Science

Insurance claims are the hardest to hit low-income patients

When health insurance companies reject their claims, low-income patients face a devastating double burden: not only are they rejected in the first place, but they are unlikely to successfully challenge these rejections.

Research by the University of Massachusetts Amherst University shows that patients who earn less than $50,000 per year struggle with complex, time-consuming denials, even allegedly “free” preventive care, such as cancer screening and health visits.

The study, published in Health Affairs, analyzed over 51,000 rejection claims since 2017-2019, exposing systemic inequality that has caused the most vulnerable patients in society to pay unexpected bills, while wealthier patients have successfully overturned similar rejections.

Inequality in insurance appeals

“People with higher incomes are more likely to be reversed by rejection claims, and therefore cost allocation is reduced,” explained Michal Horný, assistant professor of health policy and management at UMass Amherst.

The findings show an unsettling pattern: While simple billing errors or errors in handling errors result in a fifth of rejection, low-income patients lack the resources to effectively navigate the appeal process. Meanwhile, patients with household incomes of over $50,000 always achieve better results when challenged denial.

This led to an early study by Horný’s team that low-income patients are already 43% more likely to initially reject preventive care claims than high-income patients. Historically marginalized races and ethnic groups face twice the rate of denial among non-Hispanic whites.

Obstacles beyond income

The study found complex dynamics around who competed for denials and why. Although racial minority patients who initially challenged denials are usually less challenging to denials, they have a higher rate of reversal than non-Hispanic whites. However, their average cost-sharing reduction remains low.
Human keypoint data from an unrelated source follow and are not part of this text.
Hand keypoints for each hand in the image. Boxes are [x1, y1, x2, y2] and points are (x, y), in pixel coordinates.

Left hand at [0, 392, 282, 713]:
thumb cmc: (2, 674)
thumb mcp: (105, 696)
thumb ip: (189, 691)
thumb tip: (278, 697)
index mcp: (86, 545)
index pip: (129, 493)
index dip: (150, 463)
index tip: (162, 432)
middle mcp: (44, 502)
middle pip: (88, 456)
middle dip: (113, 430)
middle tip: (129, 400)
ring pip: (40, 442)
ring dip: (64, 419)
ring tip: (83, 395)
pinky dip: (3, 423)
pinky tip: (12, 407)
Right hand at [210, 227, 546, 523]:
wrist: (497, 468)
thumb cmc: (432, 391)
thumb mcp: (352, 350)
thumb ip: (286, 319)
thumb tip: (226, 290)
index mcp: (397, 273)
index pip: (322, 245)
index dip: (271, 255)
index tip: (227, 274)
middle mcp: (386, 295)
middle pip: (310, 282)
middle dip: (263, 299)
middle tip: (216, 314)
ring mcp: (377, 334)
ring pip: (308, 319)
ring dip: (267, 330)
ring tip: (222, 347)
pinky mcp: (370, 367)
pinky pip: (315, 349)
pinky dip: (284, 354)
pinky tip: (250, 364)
Key differences identified in the study include:

  • Low-income patients face the highest rejection rate, the least likely to file a claim for rejection
  • Among high-income patients, the challenge of success is more common and creates more complex advantages
  • Minorities face structural barriers to induce attractiveness, but achieve better results when better results
  • Educational level indicates no correlation with appeal success, suggesting systemic, rather than knowledge-based barriers

The hidden role of healthcare provider

Research shows that in discussions about denial claims, an important dynamic is often overlooked: health care providers often appeal on behalf of patients. “When we started this study, our mindset was that it was patient-driven,” Horn noted. “But we realized that it could actually be driven by healthcare providers, too, because it’s much easier for healthcare providers to get money from big companies than chasing a lot of small numbers from many patients.”
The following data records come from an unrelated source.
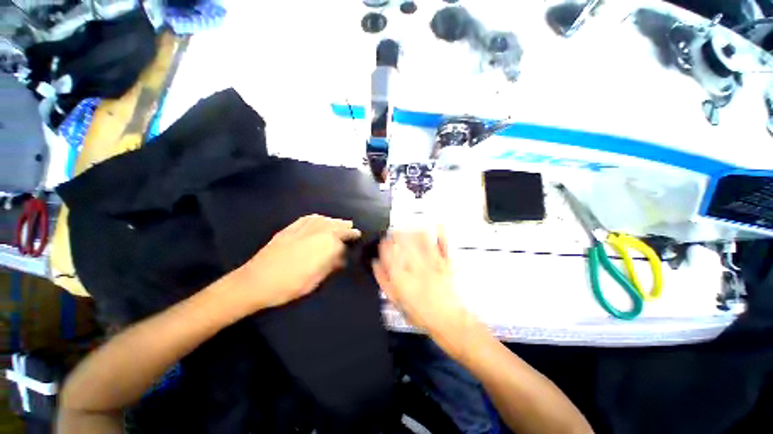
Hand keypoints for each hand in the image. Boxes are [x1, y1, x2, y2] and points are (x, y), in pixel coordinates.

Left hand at [237, 215, 360, 309]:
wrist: (257, 280)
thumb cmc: (288, 286)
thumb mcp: (313, 281)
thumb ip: (328, 266)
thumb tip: (339, 258)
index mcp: (322, 245)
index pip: (341, 238)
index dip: (350, 238)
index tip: (357, 237)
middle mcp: (313, 232)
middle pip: (332, 225)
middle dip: (342, 226)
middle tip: (351, 227)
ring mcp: (298, 229)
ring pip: (319, 219)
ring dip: (331, 220)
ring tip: (338, 223)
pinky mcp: (287, 230)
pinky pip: (306, 219)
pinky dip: (316, 218)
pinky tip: (318, 220)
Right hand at [373, 231, 473, 358]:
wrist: (446, 319)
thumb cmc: (420, 314)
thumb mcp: (396, 301)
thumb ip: (384, 281)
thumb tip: (376, 265)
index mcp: (400, 277)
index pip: (389, 253)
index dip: (385, 244)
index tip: (384, 241)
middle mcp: (416, 267)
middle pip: (404, 242)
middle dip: (398, 234)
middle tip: (395, 232)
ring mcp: (433, 263)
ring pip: (421, 240)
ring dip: (414, 231)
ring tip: (410, 229)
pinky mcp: (447, 263)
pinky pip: (444, 245)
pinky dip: (441, 234)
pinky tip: (437, 226)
This finding suggests that underresourced healthcare providers (usually those serving low-income and minority communities) may lack the administrative capacity to effectively deny denials, further detrimental to patients.

The study also found that education level was not associated with denial of success challenges, suggesting that barriers transcend personal knowledge or competence. Instead, structural factors such as work flexibility and access time seem crucial.

Solutions to solve system problems

Horný assumes that low-income people simply don’t have the flexibility to spend hours on their phone to deny it. His advice focuses on systemic changes rather than personal solutions.

“We need regulators to require health insurance companies to be more user-friendly and allow people to file claims when they fill out online forms on sometimes 24/7,” he stressed.

The research team also advocates a common billing code in all insurance payers to simplify the claim process and reduce mistakes among healthcare providers and insurers. Such standardization is particularly likely to benefit underresourced healthcare providers, providing services to vulnerable groups.

As the Institute notes, these “large administrative burdens are needed even for ordinary high-value health services” create unexpected bills that unexpectedly affect marginalized groups, which is within the scope of access to very health care that the calculation insurance should provide.